* EXERCISE BRIEF
Give back an exact copy of the lines below, from the first through the line with "421 447 20.20"; please stop there.

* Collected data entries
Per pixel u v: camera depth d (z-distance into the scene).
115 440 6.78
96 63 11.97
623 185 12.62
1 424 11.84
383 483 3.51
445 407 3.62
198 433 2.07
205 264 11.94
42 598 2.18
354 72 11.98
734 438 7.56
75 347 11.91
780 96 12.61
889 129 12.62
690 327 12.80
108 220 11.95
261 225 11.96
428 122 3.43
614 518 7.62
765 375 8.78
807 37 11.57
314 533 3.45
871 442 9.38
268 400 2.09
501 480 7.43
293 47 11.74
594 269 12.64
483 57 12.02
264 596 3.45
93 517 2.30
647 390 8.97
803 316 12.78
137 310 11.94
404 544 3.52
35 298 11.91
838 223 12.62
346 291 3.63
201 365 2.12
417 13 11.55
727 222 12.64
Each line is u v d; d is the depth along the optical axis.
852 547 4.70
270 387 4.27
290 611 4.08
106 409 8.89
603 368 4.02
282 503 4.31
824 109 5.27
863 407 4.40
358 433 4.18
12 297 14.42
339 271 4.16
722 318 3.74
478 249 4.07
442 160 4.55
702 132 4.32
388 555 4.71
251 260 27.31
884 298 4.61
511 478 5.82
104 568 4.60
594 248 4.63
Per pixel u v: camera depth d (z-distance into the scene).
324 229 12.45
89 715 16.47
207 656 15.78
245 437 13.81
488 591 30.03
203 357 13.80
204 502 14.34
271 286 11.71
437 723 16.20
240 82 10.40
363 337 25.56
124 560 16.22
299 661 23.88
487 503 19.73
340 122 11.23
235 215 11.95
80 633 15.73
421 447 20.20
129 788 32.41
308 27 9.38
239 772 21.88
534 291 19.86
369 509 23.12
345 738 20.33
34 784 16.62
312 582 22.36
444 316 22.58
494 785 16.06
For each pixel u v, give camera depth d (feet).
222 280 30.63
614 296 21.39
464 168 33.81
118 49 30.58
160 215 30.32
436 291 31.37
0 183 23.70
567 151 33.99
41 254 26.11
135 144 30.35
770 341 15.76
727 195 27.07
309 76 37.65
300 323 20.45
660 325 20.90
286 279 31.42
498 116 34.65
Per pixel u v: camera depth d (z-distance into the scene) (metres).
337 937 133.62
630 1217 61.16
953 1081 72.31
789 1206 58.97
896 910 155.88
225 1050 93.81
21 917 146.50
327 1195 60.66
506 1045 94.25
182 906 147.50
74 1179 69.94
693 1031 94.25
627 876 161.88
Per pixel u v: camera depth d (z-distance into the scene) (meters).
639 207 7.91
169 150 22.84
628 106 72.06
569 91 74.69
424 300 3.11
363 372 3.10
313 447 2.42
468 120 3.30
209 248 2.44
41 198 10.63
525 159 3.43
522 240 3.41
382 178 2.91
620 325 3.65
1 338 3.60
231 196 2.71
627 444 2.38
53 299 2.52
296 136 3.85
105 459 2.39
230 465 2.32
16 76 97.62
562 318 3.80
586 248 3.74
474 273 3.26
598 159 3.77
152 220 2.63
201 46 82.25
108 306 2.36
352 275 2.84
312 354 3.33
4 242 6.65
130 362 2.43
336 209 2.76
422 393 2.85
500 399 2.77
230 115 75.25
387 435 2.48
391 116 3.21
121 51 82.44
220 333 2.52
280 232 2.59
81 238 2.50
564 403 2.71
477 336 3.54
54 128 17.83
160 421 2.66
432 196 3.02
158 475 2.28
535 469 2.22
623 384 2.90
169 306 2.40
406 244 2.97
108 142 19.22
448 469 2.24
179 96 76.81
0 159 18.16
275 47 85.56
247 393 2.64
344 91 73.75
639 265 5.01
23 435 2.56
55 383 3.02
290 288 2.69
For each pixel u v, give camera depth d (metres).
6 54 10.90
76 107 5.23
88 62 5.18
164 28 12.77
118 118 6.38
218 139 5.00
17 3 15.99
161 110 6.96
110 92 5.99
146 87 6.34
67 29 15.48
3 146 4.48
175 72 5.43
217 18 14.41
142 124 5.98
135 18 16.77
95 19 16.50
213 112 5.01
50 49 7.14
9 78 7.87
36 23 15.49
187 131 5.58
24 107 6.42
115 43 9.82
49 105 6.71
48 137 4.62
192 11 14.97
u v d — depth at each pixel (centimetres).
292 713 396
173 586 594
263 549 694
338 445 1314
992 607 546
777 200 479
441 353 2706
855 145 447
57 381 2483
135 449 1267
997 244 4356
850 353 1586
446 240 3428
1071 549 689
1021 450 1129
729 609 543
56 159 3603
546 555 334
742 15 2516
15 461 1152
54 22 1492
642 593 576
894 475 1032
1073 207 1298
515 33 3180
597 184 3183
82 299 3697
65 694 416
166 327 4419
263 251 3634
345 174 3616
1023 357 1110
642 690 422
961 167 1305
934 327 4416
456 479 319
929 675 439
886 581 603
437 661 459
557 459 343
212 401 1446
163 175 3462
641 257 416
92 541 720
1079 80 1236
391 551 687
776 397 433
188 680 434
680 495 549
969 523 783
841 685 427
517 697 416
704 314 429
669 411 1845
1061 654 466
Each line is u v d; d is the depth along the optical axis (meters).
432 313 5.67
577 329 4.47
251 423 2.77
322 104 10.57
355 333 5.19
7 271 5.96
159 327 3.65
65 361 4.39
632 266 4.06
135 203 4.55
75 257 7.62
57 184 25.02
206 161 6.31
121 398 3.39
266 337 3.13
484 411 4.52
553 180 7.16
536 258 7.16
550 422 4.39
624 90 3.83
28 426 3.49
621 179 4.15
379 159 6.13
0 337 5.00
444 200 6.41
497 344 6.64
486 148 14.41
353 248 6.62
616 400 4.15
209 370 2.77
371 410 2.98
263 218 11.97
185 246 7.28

* RESPONSE FOR THIS EXERCISE
Per pixel u v: camera depth d (z-distance into the scene).
115 440 6.78
96 63 11.97
623 185 12.62
1 424 11.84
383 483 3.51
445 407 3.62
198 433 2.07
205 264 11.94
42 598 2.18
354 72 11.98
734 438 7.56
75 347 11.91
780 96 12.61
889 129 12.62
690 327 12.80
108 220 11.95
261 225 11.96
428 122 3.43
614 518 7.62
765 375 8.78
807 37 11.57
314 533 3.45
871 442 9.38
268 400 2.09
501 480 7.43
293 47 11.74
594 269 12.64
483 57 12.02
264 596 3.45
93 517 2.30
647 390 8.97
803 316 12.78
137 310 11.94
404 544 3.52
35 298 11.91
838 223 12.62
346 291 3.63
201 365 2.12
417 13 11.55
727 222 12.64
Each line is u v d; d is the depth along the optical axis.
852 547 4.70
270 387 4.27
290 611 4.08
106 409 8.89
603 368 4.02
282 503 4.31
824 109 5.27
863 407 4.40
358 433 4.18
12 297 14.42
339 271 4.16
722 318 3.74
478 249 4.07
442 160 4.55
702 132 4.32
388 555 4.71
251 260 27.31
884 298 4.61
511 478 5.82
104 568 4.60
594 248 4.63
Per pixel u v: camera depth d (z-distance into the scene).
324 229 12.45
89 715 16.47
207 656 15.78
245 437 13.81
488 591 30.03
203 357 13.80
204 502 14.34
271 286 11.71
437 723 16.20
240 82 10.40
363 337 25.56
124 560 16.22
299 661 23.88
487 503 19.73
340 122 11.23
235 215 11.95
80 633 15.73
421 447 20.20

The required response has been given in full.